Donald Trump: a verdadeira obscenidade
O que é criticável, politicamente relevante e imoral é o facto de Trump revelar que assedia sexualmente as mulheres bonitas que encontra, que abusa sexualmente delas e que o faz porque o seu estatuto de estrela lhe permite uma total impunidade.
Uma grande parte dos comentadores, políticos e jornalistas, nos EUA e fora deles, continua a referir-se às declarações de Donald Trump sobre a maneira como trata as mulheres por quem se sente atraído, gravadas em 2005 e agora divulgadas pelo jornal The Washington Post, como “linguagem crua”, “obscenidades” e “piadas de balneário” (sendo que esta última foi a expressão inicialmente usada pelo próprio Trump para tentar minimizar o caso). E os comentários de repúdio vindos do seu próprio campo político, o Partido Republicano, condenam o conteúdo sexual da conversa, o uso de obscenidades e o desrespeito que o candidato republicano evidencia pelas mulheres.
Estas reacções estão de acordo com o ambiente hipocritamente moralista que há muito está instalado na vida pública dos EUA onde, nos mesmos programas de televisão onde se podem ver vítimas esventradas, se substituem por “piiiiii” os palavrões ditos pelos participantes.
No entanto, é bom deixar claro que, se é normal que muita gente tenha ficado chocada com a linguagem utilizada por Trump, esse está longe de ser o problema, como está longe de ser o problema o facto de Trump falar explicitamente de sexo. Ao contrário do que dizia, por exemplo, a TVI, num supremo exercício de eufemística, Trump não fez “confidências sobre as suas aventuras românticas”. Se Trump o tivesse feito, isso poderia ter chocado do mesmo modo a América conservadora e reaccionária, mas não foi isso que Trump fez. O que é verdadeiramente grave na gravação agora revelada é uma questão moral, mas essa questão moral não tem nada a ver com o facto de Trump ter falado de sexo, de ter usado linguagem obscena ou sequer de ter adoptado o estilo gabarola da conversa de balneário de adolescentes.

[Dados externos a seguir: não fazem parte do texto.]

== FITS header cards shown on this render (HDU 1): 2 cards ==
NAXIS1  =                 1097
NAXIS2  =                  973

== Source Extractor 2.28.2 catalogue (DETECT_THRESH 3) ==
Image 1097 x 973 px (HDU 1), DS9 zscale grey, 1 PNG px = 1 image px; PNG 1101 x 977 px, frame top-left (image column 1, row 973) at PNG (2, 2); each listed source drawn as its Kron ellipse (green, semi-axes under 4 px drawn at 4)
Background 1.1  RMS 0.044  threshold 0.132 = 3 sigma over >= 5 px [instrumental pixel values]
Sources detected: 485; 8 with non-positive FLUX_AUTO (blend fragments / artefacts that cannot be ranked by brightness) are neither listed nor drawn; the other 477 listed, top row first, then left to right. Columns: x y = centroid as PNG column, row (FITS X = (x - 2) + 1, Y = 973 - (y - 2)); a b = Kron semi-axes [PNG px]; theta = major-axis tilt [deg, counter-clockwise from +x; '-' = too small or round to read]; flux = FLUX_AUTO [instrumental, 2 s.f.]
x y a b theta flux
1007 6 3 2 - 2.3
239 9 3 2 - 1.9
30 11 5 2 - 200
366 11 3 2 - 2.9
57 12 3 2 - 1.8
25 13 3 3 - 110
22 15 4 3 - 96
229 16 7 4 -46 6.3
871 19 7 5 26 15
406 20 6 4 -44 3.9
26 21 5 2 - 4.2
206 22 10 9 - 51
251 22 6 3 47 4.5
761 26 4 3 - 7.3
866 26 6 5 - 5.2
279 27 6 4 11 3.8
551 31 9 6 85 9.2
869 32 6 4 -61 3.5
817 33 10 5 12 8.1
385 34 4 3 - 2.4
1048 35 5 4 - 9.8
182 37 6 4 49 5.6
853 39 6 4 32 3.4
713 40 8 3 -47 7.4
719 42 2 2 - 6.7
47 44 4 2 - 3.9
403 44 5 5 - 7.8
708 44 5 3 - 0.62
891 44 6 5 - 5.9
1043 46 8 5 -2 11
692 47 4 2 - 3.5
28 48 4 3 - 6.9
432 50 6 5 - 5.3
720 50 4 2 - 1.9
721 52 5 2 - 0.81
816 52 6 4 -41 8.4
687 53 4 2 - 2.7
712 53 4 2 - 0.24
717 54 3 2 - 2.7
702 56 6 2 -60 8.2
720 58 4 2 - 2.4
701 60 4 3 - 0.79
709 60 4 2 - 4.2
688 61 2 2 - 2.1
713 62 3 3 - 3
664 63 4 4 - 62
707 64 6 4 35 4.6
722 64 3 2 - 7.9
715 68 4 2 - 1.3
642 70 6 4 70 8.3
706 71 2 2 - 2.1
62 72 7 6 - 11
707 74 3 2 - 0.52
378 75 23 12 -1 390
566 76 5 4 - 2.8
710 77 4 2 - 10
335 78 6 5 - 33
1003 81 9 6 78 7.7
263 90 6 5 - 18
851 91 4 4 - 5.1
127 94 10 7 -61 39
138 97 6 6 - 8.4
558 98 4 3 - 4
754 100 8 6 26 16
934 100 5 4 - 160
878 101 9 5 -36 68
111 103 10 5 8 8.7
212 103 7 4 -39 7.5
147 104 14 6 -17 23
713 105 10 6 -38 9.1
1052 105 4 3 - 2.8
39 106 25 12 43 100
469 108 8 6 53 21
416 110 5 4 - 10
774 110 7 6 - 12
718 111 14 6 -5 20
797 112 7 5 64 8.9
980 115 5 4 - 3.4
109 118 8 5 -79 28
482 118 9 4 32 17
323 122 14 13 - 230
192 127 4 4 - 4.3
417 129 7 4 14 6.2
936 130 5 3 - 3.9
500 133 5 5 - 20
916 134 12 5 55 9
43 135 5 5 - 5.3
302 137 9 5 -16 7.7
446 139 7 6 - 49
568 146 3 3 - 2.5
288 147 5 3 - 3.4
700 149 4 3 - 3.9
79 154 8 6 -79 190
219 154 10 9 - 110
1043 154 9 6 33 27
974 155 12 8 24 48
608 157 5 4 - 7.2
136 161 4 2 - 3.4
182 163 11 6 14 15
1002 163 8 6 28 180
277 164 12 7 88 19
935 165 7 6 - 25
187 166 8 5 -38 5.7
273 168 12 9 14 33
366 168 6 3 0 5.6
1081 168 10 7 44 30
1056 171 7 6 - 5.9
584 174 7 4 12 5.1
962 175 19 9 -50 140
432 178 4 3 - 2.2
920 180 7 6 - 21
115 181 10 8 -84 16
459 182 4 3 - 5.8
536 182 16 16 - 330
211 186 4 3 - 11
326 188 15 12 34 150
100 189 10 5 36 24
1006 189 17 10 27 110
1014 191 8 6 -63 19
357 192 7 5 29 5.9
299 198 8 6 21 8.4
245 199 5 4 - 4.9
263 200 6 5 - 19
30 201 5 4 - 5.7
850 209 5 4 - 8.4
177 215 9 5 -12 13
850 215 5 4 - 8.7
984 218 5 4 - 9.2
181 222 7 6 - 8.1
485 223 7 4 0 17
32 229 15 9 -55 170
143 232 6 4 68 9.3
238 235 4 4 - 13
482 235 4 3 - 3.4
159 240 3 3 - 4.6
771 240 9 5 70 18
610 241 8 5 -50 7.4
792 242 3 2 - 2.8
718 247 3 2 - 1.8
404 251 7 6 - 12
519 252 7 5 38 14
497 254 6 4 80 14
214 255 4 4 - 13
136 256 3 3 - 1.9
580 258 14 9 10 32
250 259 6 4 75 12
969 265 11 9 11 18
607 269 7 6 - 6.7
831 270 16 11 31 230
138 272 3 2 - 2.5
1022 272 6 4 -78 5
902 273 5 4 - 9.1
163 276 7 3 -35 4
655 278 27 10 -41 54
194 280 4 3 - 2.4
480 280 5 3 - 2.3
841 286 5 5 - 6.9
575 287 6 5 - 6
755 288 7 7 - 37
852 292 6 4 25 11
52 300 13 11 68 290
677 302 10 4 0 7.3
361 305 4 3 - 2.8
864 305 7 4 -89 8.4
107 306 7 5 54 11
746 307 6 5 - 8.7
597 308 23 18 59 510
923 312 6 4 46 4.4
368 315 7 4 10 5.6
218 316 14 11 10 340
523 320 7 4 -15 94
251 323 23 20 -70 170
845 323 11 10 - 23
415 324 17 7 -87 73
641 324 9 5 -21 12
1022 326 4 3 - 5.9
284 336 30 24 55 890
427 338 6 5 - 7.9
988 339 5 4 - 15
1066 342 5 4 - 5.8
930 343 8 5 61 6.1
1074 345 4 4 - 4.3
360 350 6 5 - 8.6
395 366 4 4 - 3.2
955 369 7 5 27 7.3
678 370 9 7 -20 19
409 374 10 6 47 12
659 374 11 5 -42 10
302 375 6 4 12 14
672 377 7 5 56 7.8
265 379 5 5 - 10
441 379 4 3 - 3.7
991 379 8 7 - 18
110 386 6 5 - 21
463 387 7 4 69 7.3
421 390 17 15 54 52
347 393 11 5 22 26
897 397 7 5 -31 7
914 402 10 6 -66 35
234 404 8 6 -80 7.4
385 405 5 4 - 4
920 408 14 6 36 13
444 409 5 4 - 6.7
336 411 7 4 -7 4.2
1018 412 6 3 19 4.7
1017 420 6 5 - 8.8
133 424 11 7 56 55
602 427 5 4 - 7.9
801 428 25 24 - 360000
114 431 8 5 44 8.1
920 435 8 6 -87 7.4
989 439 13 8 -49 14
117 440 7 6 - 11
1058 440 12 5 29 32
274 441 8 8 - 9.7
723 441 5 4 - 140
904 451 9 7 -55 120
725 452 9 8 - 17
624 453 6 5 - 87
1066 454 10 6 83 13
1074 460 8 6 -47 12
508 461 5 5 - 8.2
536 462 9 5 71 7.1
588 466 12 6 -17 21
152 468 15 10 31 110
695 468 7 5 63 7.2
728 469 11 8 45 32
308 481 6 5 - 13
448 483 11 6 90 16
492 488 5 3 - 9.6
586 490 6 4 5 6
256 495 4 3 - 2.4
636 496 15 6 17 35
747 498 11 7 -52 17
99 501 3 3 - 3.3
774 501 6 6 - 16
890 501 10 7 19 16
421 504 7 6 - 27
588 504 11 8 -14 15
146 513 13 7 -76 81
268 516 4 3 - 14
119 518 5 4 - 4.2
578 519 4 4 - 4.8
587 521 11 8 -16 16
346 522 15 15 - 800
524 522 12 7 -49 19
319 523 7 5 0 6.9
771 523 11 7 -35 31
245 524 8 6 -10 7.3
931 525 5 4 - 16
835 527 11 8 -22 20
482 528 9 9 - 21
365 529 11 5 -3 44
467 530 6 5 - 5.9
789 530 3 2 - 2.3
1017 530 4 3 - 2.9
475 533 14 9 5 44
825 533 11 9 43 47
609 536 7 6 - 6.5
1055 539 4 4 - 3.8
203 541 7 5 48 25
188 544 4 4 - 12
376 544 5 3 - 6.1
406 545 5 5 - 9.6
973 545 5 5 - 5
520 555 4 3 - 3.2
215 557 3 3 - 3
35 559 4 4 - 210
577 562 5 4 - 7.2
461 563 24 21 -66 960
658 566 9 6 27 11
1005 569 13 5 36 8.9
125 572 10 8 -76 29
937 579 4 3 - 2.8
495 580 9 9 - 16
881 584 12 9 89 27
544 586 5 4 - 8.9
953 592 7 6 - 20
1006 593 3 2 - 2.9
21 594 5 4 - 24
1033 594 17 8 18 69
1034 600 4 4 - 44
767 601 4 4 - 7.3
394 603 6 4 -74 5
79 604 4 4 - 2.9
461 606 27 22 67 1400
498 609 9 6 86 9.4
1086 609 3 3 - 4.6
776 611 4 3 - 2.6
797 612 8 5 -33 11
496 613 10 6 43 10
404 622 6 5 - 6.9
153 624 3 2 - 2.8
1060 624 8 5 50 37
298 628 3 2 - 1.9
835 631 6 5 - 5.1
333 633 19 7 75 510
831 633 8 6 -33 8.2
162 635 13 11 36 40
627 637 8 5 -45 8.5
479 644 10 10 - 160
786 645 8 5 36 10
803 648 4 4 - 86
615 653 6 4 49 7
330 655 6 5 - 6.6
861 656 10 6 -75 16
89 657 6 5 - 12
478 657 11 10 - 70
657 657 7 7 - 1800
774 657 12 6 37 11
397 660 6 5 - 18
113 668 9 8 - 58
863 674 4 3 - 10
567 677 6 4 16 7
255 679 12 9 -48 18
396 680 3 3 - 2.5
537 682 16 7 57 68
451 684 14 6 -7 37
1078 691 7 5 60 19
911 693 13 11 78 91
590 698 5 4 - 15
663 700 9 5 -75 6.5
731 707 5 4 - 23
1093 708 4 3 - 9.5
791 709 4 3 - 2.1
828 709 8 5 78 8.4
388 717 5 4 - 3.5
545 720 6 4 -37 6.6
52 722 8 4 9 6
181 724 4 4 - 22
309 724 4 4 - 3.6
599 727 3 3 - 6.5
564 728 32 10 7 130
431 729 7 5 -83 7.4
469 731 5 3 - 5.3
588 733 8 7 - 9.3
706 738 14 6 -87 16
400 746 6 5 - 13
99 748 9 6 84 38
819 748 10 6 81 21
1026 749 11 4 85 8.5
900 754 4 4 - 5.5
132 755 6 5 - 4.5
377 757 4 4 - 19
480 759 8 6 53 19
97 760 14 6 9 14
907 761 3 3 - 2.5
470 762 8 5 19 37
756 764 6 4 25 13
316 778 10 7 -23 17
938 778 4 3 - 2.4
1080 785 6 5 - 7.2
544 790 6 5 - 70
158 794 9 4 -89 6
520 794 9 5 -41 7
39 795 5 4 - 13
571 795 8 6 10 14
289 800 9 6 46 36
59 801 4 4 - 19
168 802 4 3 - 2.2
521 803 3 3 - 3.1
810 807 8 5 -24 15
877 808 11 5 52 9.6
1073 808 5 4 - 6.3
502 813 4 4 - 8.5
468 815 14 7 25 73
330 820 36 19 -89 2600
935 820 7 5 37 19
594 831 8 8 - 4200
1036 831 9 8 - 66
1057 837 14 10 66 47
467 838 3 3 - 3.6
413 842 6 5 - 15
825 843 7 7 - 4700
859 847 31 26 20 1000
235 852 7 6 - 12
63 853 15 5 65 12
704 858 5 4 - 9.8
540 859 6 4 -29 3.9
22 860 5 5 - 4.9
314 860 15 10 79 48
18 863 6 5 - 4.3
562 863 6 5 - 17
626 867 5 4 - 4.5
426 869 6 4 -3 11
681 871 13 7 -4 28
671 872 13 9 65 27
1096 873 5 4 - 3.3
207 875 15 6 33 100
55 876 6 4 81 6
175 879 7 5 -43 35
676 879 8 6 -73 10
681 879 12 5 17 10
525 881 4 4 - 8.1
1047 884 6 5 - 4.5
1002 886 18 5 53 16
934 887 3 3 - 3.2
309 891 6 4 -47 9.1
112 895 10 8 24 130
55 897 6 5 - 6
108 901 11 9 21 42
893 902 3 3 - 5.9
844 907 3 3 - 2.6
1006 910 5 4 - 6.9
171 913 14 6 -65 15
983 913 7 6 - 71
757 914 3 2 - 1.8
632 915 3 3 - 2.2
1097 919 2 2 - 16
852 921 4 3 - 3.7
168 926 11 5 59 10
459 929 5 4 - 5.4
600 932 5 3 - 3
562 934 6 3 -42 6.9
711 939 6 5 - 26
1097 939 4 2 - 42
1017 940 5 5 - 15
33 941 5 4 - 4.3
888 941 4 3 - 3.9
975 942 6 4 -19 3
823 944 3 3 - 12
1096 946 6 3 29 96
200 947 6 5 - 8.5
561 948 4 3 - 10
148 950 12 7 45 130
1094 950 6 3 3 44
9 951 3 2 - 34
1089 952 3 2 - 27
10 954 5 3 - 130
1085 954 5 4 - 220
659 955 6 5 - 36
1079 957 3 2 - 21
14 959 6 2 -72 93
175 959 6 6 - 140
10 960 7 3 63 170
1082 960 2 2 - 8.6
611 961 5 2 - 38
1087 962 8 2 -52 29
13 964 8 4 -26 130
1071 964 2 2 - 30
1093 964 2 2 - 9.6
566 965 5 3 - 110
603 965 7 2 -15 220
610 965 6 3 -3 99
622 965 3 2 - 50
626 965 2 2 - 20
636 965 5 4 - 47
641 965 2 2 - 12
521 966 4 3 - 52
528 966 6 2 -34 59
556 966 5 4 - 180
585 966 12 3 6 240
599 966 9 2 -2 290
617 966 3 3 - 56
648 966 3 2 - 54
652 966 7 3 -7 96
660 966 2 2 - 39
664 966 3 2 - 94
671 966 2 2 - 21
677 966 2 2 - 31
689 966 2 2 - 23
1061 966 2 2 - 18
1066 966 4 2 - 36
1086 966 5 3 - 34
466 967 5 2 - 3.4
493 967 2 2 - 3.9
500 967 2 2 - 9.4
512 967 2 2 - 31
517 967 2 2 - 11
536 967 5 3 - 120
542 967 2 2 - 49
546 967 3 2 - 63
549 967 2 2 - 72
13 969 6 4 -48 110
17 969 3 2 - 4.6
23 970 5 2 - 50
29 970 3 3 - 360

Se Trump tivesse usado a mesma linguagem para se gabar das suas proezas sexuais e da forma inigualável como consegue satisfazer as suas parceiras, usando vinte vezes a palavra “pussy”, isso não mereceria a mínima atenção em termos políticos e seria mesmo altamente criticável que fosse divulgado publicamente. Se Trump tivesse usado a mesma linguagem para descrever em pormenor um dos seus romances tórridos ao seu compincha do momento, o apresentador Billy Bush, e lhe tivesse contado tudo o que cada um tinha feito ao outro e como e quantas vezes, ninguém teria o direito de ouvir a conversa, Trump não mereceria qualquer crítica e se a gravação dessa conversa fosse intencional seria um crime. Da mesma forma, se Trump tivesse revelado a Billy Bush, num desses momentos de íntima camaradagem masculina de balneário, as suas fantasias sexuais, o que gostaria de fazer e a quem e o que gostaria que lhe fizessem e como e quantas vezes, ninguém teria o direito de aceder a essas confidências nem de lhes dirigir a mínima crítica, por muito chocantes (e eventualmente prejudiciais em termos eleitorais) que elas fossem.
O que é criticável, politicamente relevante e imoral é o facto de Trump revelar que assedia sexualmente as mulheres bonitas que encontra, que abusa sexualmente delas e que o faz porque o seu estatuto de estrela lhe permite uma total impunidade. Não se trata de não mostrar respeito pelas mulheres, um facto já mil vezes evidenciado nas suas diatribes contra Hillary Clinton e outras mulheres. Nem se trata apenas de palavras. Trata-se da orgulhosa admissão de uma prática de degradação sexual das mulheres, do relato de um comportamento criminoso, cuja impunidade é garantida pela sua notoriedade e pela sua riqueza. Essa é que é a obscenidade.